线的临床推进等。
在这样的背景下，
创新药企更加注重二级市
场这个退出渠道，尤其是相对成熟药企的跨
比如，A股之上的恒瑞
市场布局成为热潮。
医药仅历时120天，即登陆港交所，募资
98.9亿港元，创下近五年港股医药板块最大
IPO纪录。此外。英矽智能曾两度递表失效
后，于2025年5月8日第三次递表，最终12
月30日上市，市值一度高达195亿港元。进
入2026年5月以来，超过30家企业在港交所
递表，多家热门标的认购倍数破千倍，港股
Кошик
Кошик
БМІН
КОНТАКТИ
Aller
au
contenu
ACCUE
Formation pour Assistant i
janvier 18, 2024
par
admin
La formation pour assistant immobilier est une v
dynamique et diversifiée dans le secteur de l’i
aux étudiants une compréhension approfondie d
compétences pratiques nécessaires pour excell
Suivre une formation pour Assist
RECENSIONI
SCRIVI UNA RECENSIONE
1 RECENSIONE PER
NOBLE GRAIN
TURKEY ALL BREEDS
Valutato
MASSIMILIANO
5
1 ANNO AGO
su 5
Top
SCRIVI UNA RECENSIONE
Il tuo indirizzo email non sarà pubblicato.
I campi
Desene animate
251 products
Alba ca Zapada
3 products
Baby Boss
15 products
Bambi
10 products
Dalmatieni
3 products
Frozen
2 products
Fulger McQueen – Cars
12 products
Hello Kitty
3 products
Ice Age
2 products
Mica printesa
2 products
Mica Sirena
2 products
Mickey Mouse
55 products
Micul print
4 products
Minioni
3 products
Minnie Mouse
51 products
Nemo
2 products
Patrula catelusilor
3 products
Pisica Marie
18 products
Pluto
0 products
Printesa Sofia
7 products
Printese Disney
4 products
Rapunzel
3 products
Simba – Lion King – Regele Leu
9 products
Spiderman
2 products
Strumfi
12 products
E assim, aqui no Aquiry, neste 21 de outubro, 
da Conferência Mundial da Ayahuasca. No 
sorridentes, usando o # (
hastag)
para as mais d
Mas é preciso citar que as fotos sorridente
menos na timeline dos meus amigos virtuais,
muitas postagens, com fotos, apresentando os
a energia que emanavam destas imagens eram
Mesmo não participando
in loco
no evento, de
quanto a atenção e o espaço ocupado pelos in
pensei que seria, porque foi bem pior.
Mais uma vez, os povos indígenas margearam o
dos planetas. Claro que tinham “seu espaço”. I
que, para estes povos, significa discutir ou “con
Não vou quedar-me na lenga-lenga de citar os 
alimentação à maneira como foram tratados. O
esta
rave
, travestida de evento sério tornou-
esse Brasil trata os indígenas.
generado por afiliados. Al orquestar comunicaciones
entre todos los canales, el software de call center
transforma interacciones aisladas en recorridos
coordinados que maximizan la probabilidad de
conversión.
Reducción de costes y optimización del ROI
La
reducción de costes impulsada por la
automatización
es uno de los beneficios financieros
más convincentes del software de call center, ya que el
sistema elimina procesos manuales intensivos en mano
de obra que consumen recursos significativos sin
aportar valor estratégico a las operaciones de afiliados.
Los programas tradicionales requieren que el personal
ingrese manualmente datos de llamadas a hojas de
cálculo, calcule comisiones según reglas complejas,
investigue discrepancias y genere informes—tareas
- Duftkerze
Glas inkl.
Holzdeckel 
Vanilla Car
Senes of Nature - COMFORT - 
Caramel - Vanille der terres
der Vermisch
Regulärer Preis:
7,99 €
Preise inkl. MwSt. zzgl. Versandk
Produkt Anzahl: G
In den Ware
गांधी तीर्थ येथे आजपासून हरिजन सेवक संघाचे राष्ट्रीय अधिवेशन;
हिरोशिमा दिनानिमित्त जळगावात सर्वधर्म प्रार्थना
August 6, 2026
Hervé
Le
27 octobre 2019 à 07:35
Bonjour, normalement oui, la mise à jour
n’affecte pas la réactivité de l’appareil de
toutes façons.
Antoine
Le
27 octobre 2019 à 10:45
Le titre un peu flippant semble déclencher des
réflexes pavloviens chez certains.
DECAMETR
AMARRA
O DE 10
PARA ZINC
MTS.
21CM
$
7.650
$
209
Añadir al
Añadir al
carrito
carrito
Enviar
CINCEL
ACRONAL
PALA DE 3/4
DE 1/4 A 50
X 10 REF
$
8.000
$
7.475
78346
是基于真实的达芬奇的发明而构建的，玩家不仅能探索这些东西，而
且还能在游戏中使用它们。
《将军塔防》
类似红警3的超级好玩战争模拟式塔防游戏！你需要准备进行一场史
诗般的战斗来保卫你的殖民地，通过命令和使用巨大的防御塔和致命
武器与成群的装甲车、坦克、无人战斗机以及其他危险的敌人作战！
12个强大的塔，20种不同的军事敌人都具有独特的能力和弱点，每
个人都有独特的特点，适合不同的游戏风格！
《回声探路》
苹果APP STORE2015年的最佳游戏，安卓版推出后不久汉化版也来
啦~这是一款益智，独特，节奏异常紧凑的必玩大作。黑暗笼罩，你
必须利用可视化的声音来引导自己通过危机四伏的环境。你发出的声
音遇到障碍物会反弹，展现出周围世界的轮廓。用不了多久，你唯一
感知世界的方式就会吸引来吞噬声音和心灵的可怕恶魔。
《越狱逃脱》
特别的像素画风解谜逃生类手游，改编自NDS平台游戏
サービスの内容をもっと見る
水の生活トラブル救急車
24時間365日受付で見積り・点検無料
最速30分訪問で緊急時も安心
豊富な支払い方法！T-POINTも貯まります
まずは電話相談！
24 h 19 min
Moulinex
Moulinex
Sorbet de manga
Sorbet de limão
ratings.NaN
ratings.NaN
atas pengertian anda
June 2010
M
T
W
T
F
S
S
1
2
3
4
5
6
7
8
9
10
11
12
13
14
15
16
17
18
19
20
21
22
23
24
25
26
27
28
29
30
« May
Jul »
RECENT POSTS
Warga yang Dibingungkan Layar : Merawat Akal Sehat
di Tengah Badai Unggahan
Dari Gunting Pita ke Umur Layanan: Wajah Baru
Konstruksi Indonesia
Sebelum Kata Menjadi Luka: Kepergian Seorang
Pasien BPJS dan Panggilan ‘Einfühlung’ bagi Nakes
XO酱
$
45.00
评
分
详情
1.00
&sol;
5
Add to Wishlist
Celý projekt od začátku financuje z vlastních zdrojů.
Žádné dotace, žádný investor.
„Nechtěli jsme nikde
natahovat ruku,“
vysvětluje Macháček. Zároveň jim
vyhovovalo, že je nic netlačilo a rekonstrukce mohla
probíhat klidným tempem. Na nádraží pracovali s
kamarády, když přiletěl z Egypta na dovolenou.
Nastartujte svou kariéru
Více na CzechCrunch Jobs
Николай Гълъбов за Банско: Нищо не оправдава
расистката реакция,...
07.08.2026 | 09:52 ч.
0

···

● Activity: Every entry must be retyped in full, exactly as given.

● Solved exercise:
线的临床推进等。
在这样的背景下，
创新药企更加注重二级市
场这个退出渠道，尤其是相对成熟药企的跨
比如，A股之上的恒瑞
市场布局成为热潮。
医药仅历时120天，即登陆港交所，募资
98.9亿港元，创下近五年港股医药板块最大
IPO纪录。此外。英矽智能曾两度递表失效
后，于2025年5月8日第三次递表，最终12
月30日上市，市值一度高达195亿港元。进
入2026年5月以来，超过30家企业在港交所
递表，多家热门标的认购倍数破千倍，港股
Кошик
Кошик
БМІН
КОНТАКТИ
Aller
au
contenu
ACCUE
Formation pour Assistant i
janvier 18, 2024
par
admin
La formation pour assistant immobilier est une v
dynamique et diversifiée dans le secteur de l’i
aux étudiants une compréhension approfondie d
compétences pratiques nécessaires pour excell
Suivre une formation pour Assist
RECENSIONI
SCRIVI UNA RECENSIONE
1 RECENSIONE PER
NOBLE GRAIN
TURKEY ALL BREEDS
Valutato
MASSIMILIANO
5
1 ANNO AGO
su 5
Top
SCRIVI UNA RECENSIONE
Il tuo indirizzo email non sarà pubblicato.
I campi
Desene animate
251 products
Alba ca Zapada
3 products
Baby Boss
15 products
Bambi
10 products
Dalmatieni
3 products
Frozen
2 products
Fulger McQueen – Cars
12 products
Hello Kitty
3 products
Ice Age
2 products
Mica printesa
2 products
Mica Sirena
2 products
Mickey Mouse
55 products
Micul print
4 products
Minioni
3 products
Minnie Mouse
51 products
Nemo
2 products
Patrula catelusilor
3 products
Pisica Marie
18 products
Pluto
0 products
Printesa Sofia
7 products
Printese Disney
4 products
Rapunzel
3 products
Simba – Lion King – Regele Leu
9 products
Spiderman
2 products
Strumfi
12 products
E assim, aqui no Aquiry, neste 21 de outubro, 
da Conferência Mundial da Ayahuasca. No 
sorridentes, usando o # (
hastag)
para as mais d
Mas é preciso citar que as fotos sorridente
menos na timeline dos meus amigos virtuais,
muitas postagens, com fotos, apresentando os
a energia que emanavam destas imagens eram
Mesmo não participando
in loco
no evento, de
quanto a atenção e o espaço ocupado pelos in
pensei que seria, porque foi bem pior.
Mais uma vez, os povos indígenas margearam o
dos planetas. Claro que tinham “seu espaço”. I
que, para estes povos, significa discutir ou “con
Não vou quedar-me na lenga-lenga de citar os 
alimentação à maneira como foram tratados. O
esta
rave
, travestida de evento sério tornou-
esse Brasil trata os indígenas.
generado por afiliados. Al orquestar comunicaciones
entre todos los canales, el software de call center
transforma interacciones aisladas en recorridos
coordinados que maximizan la probabilidad de
conversión.
Reducción de costes y optimización del ROI
La
reducción de costes impulsada por la
automatización
es uno de los beneficios financieros
más convincentes del software de call center, ya que el
sistema elimina procesos manuales intensivos en mano
de obra que consumen recursos significativos sin
aportar valor estratégico a las operaciones de afiliados.
Los programas tradicionales requieren que el personal
ingrese manualmente datos de llamadas a hojas de
cálculo, calcule comisiones según reglas complejas,
investigue discrepancias y genere informes—tareas
- Duftkerze
Glas inkl.
Holzdeckel 
Vanilla Car
Senes of Nature - COMFORT - 
Caramel - Vanille der terres
der Vermisch
Regulärer Preis:
7,99 €
Preise inkl. MwSt. zzgl. Versandk
Produkt Anzahl: G
In den Ware
गांधी तीर्थ येथे आजपासून हरिजन सेवक संघाचे राष्ट्रीय अधिवेशन;
हिरोशिमा दिनानिमित्त जळगावात सर्वधर्म प्रार्थना
August 6, 2026
Hervé
Le
27 octobre 2019 à 07:35
Bonjour, normalement oui, la mise à jour
n’affecte pas la réactivité de l’appareil de
toutes façons.
Antoine
Le
27 octobre 2019 à 10:45
Le titre un peu flippant semble déclencher des
réflexes pavloviens chez certains.
DECAMETR
AMARRA
O DE 10
PARA ZINC
MTS.
21CM
$
7.650
$
209
Añadir al
Añadir al
carrito
carrito
Enviar
CINCEL
ACRONAL
PALA DE 3/4
DE 1/4 A 50
X 10 REF
$
8.000
$
7.475
78346
是基于真实的达芬奇的发明而构建的，玩家不仅能探索这些东西，而
且还能在游戏中使用它们。
《将军塔防》
类似红警3的超级好玩战争模拟式塔防游戏！你需要准备进行一场史
诗般的战斗来保卫你的殖民地，通过命令和使用巨大的防御塔和致命
武器与成群的装甲车、坦克、无人战斗机以及其他危险的敌人作战！
12个强大的塔，20种不同的军事敌人都具有独特的能力和弱点，每
个人都有独特的特点，适合不同的游戏风格！
《回声探路》
苹果APP STORE2015年的最佳游戏，安卓版推出后不久汉化版也来
啦~这是一款益智，独特，节奏异常紧凑的必玩大作。黑暗笼罩，你
必须利用可视化的声音来引导自己通过危机四伏的环境。你发出的声
音遇到障碍物会反弹，展现出周围世界的轮廓。用不了多久，你唯一
感知世界的方式就会吸引来吞噬声音和心灵的可怕恶魔。
《越狱逃脱》
特别的像素画风解谜逃生类手游，改编自NDS平台游戏
サービスの内容をもっと見る
水の生活トラブル救急車
24時間365日受付で見積り・点検無料
最速30分訪問で緊急時も安心
豊富な支払い方法！T-POINTも貯まります
まずは電話相談！
24 h 19 min
Moulinex
Moulinex
Sorbet de manga
Sorbet de limão
ratings.NaN
ratings.NaN
atas pengertian anda
June 2010
M
T
W
T
F
S
S
1
2
3
4
5
6
7
8
9
10
11
12
13
14
15
16
17
18
19
20
21
22
23
24
25
26
27
28
29
30
« May
Jul »
RECENT POSTS
Warga yang Dibingungkan Layar : Merawat Akal Sehat
di Tengah Badai Unggahan
Dari Gunting Pita ke Umur Layanan: Wajah Baru
Konstruksi Indonesia
Sebelum Kata Menjadi Luka: Kepergian Seorang
Pasien BPJS dan Panggilan ‘Einfühlung’ bagi Nakes
XO酱
$
45.00
评
分
详情
1.00
&sol;
5
Add to Wishlist
Celý projekt od začátku financuje z vlastních zdrojů.
Žádné dotace, žádný investor.
„Nechtěli jsme nikde
natahovat ruku,“
vysvětluje Macháček. Zároveň jim
vyhovovalo, že je nic netlačilo a rekonstrukce mohla
probíhat klidným tempem. Na nádraží pracovali s
kamarády, když přiletěl z Egypta na dovolenou.
Nastartujte svou kariéru
Více na CzechCrunch Jobs
Николай Гълъбов за Банско: Нищо не оправдава
расистката реакция,...
07.08.2026 | 09:52 ч.
0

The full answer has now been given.